Hartford Foundation's 2020 Grantmaking Outlook

In mid-March, when the pandemic altered our lives in Greater Hartford and across the country, the Hartford Foundation for Public Giving quickly pivoted. We had designated June 1 as a milestone for when we would assess our activities and the impact of the crisis on our region. We write today to share our thinking about our grantmaking and other activities for the second half of the year.

We have been astounded by the generosity of the hundreds of donors who have contributed an additional $3.5 million to our 2020 grantmaking budget through to the COVID-19 Response Fund.  We also witnessed the commitment and tenacity of the region’s nonprofits and local (neighborhood) leaders that are providing basic human needs and other critical services to residents most impacted by COVID-19. Still, the number of worthy requests for financial support from the Foundation far exceed our available resources, and we know that for some organizations the impact of the pandemic will be irreversible.

As we approach the next phase of the pandemic, we will reinvigorate our grantmaking filtered through dual lenses: COVID-19 and our established strategic priorities. We are reflecting on what we are learning from our partners, grantees and their new ways of working.

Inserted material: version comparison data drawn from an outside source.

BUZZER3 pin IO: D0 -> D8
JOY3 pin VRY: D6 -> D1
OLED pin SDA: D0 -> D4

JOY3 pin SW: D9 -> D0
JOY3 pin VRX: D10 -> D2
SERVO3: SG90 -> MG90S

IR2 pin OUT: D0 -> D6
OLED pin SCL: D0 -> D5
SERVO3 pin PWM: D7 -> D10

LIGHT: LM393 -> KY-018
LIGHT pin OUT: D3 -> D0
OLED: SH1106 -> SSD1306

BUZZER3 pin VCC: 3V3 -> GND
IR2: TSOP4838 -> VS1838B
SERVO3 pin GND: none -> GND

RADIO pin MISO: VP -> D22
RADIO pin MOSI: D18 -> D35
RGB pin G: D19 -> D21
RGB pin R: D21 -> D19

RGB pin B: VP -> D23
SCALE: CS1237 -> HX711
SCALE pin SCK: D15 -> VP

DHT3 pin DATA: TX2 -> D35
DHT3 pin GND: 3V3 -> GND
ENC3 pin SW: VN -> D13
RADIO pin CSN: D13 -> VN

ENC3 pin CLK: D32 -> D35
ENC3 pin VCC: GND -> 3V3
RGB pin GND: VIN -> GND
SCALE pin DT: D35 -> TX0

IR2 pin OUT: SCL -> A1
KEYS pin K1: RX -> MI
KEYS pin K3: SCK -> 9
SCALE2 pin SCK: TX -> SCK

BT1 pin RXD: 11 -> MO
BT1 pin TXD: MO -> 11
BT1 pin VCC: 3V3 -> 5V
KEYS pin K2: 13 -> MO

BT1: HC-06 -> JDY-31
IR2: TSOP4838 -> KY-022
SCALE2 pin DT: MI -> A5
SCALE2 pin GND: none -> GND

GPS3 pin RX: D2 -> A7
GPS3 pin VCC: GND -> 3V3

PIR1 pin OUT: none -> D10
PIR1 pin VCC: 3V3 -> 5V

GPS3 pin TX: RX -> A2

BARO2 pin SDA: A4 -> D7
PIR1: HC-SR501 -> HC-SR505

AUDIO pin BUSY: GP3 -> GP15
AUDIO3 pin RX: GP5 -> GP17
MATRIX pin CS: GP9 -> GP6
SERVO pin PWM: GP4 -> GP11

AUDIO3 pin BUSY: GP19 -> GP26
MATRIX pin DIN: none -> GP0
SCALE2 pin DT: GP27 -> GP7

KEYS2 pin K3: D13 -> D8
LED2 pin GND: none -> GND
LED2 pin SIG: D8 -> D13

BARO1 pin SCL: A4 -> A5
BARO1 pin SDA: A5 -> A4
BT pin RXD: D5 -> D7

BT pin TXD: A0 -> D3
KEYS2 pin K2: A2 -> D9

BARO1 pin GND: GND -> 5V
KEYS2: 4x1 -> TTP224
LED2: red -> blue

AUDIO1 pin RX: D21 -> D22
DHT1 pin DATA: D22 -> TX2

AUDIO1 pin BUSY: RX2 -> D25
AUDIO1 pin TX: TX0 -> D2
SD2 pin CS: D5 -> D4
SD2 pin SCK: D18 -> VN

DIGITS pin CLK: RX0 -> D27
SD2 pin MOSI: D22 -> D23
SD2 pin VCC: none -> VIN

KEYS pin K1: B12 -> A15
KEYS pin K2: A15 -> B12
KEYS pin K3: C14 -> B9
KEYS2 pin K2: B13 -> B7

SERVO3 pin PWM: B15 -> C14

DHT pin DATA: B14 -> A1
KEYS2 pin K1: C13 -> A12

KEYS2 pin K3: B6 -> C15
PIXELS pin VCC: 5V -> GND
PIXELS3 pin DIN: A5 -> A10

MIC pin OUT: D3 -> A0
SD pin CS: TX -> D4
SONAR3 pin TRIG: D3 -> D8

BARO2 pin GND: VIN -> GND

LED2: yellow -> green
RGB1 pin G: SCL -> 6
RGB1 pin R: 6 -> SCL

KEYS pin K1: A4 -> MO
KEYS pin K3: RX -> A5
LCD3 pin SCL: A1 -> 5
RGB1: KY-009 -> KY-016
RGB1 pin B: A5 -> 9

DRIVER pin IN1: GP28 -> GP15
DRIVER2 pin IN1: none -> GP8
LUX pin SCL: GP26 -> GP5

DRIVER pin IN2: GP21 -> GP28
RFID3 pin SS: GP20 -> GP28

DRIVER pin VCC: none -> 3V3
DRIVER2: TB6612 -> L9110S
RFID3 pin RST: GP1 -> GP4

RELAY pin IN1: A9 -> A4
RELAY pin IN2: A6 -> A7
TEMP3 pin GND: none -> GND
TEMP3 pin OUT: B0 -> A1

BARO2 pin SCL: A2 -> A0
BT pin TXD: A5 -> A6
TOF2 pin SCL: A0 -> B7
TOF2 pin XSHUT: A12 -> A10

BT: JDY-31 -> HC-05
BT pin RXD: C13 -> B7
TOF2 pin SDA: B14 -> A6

The events of the past weeks also serve as painful reminders of the inequities and disparities that remain so prevalent in our country. Although these most recent tragedies did not occur in our immediate backyard, the same underlying issues surround us. Our new strategic framework centers greater racial/ethnic, geographic and economic inclusion. We see our priorities and the pandemic as unprecedented opportunities to reimagine and rebuild a more equitable region and Connecticut. 

Looking forward:

  • Our 2020 grantmaking will respond to an expanded definition of Basic Human Needs to include COVID-related health and safety (i.e., testing and PPE) and food security activities that reach residents in their neighborhoods as well as the digital divide that limits access to critical education and wellbeing services.
  • Our strategic plan had focused on housing and employment opportunities; we will continue toward these outcomes, centering our attention on eviction prevention and how efforts must pivot given the surge in unemployment and evolving social distancing restrictions.
  • While the aggregate resources devoted to arts and culture may be less than in other areas, we remain committed to supporting the vital contributions that artists and arts and cultural organizations provide to the region’s quality of life and economy.
  • Furthermore, we will continue our commitments to youth employment and internship programs, our highest need school districts, Hartford neighborhood family centers, and the Hartford Community Safety Coalition. 

The return to our strategic grantmaking priorities allows us to narrow the focus of our COVID-19 Response Fund, but open opportunities to a broader range of nonprofits. Within the next few weeks, we will evolve the Fund to allow for one-time grants to an array of organizations to enhance their readiness to reopen and stabilize. We will retain the current COVID-19 Response Fund criteria and application process for a minimum of four weeks, and share more details about our grantmaking for the remainder of the year in the near future. Much of this thinking will continue to be shaped by our partners and neighbors across Greater Hartford. We stand ready with a renewed sense of urgency to build the capacity for community resilience that will help all residents navigate future challenges. As always, we welcome a conversation about our work and how, together, we can emerge from this time a stronger, thriving region for all.